June 2016: The Orange River starts it’s life in the snow capped mountains of Lesotho. From there it gets a bit of a run up and charges out across the northern plains of South Africa before becoming the Fish River in Namibia. For eons the snow melt from Lesotho has been crossing this terrain and carving it’s way down through the earth’s crust. Mostly this carving manifests itself in a normal looking river bed but in the far south east of Namibia it’s created something rather extraordinary. It’s managed to carve it’s way down through layer upon layer of bed rock to create the second largest canyon in the world, the Fish River Canyon.
The Fish River Canyon is 160km long, up to 27km wide and at it’s deepest plunges 550m down to the river itself. It is set amongst some of the driest and most inhospitable desert you can imagine. After our new and fairly expensive SatNav sent us down the wrong road we eventually made it into the Ai-Ais National Park which plays home to the canyon. Like most of Namibia, at first the park seems devoid of pretty much everything except rocks, red dust and the odd weird looking quiver tree. On closer inspection though, there is a surprising amount of life. Springbok and gemsbok are scattered across the plains, a wide variety of birds keep the twitchers happy and of course there are the cheeky damn baboons. How any of these creatures survive in such a harsh climate is beyond me.
We had booked ourselves in for three days in the park with two nights at Hobas Rest Camp and one at Ai-Ais Camp itself. Both were veritable oasis in the desert. Hobas provided great access to Fish River Canyon at one of it’s most impressive points. The prime viewing point for the canyon was only another 10km on from the camp across a corrugation filled road so it was really quite close. We spent a highly enjoyable few hours walking along the escarpment marvelling at the awesomeness of nature. Fish River Canyon stretched out before us and seemed to fill our vision entirely. Far below we could see the Fish River winding it’s way through like an insignificant little trickle of water.
From Hobas the drive to Ai-Ais only takes an hour-ish so it was great not to have another long drive. Ai-Ais literally means ‘hot hot water’ and is based on the thermal springs which come from the Fish River bed. A fairly well set up camp has been built around it and if you’re not feeling like doing much it’s pretty easy just to layback on a sun lounge and chill. For us though the highlight was taking a late afternoon walk into the canyon. At Ai-Ais, Fish River Canyon is virtually at end so it’s quite easy to walk up the gorge and be in the middle of no-where pretty quickly. There is the odd dassie (rabbit sized rodent) scurrying around but other than that we had the place to ourselves.
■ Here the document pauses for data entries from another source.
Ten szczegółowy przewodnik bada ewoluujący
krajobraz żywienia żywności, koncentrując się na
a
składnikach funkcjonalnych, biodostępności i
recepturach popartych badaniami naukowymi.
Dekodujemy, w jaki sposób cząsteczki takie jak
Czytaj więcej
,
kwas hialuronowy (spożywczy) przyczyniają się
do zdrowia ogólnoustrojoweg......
We walked for about 30 minutes along the path before turning back, wading through a little water and then walking up the middle of the dry, sandy river bed. As the sun set, the surrounding red cliffs seemed to catch fire while in the shade of the river bed it was complete peace and tranquility. It was such a chilled and lovely afternoon.
The next day we packed up and headed for the Kgalagadi Transfrontier National Park in South Africa. The weird thing was, we could have been driving through far Western Queensland on my way to a family camping trip in Australia. Endless plains of red dirt and hayed off grass stretched on forever until rugged rocky hills seemed to appear out of no where, floating in a distance heat haze. The odd dried up creek bed wound it’s way through the countryside bringing the only bit of green to an other wise brown and red landscape. Isolated sheep and cattle stations clung defiantly where you would think that no human habitation should rightly be. It was vast, dry but achingly beautiful.
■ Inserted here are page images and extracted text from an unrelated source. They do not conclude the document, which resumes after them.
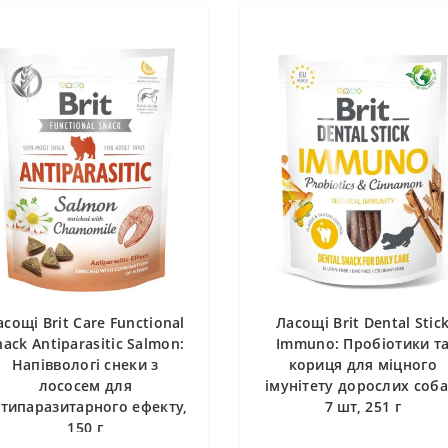
асощі Brit Care Functional
Ласощі Brit Dental Stic
nack Antiparasitic Salmon:
Immuno: Пробіотики т
Напіввологі снеки з
кориця для міцного
лососем для
імунітету дорослих соба
типаразитарного ефекту,
7 шт, 251 г
150 г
This continued for several hours until we arrived at the border post only to find it had closed an hour earlier. We pulled Bertha over to the side of the road and did the only sensible thing we could. Pull out the camp chairs, get a few drinks out of the fridge and watch the sunset. Some cheerful African tunes pumping from a local’s car provided the perfect soundtrack to the end of the day. That’s where I write this.
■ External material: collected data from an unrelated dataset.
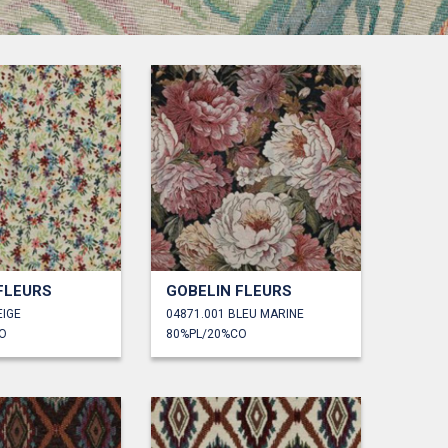
FLEURS
GOBELIN FLEURS
EIGE
04871.001 BLEU MARINE
O
80%PL/20%CO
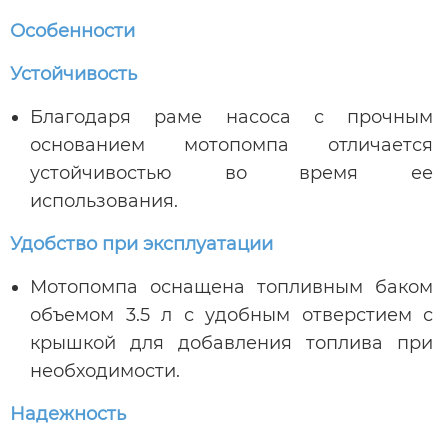
Особенности
Устойчивость
Благодаря раме насоса с прочным
основанием мотопомпа отличается
устойчивостью во время ее
использования.
Удобство при эксплуатации
Мотопомпа оснащена топливным баком
объемом 3.5 л с удобным отверстием с
крышкой для добавления топлива при
необходимости.
Надежность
Fish River Canyon travel tips:
- Hobas Rest Camp has a very basic shop with a few bags of crisps and packets of biscuits but that’s about it. Ai-Ais Rest Camp has a much better stocked shop but only for the basics and some really damn delicious Magnum ice creams.
- You should usually be able to buy fire wood at both camps but Hobas had run out when we arrived. The camp staff were quite happy to tell us to just get what we could from the plentiful fallen trees and brush around the camp. It was a little more difficult to find firewood at Ai-Ais but we still found enough.
- While there is no fuel available at Hobas, Ai-Ais has a mini service station and tyre repair shop in it. Fuel was also a very reasonable price.
- If you’re a photographer you will definitely get excited by the stunning views of the canyon accessible from Hobas. As you would expect, during the middle of the day the colours get fairly washed out by the sun. Apparently the best time to go is morning as late afternoon the shadows get too long and you will struggle to pick up much detail from the depth of the park. Also remember, the sun sets surprisingly quickly in the desert so don’t be lazy like we were and miss the chance for amazing light.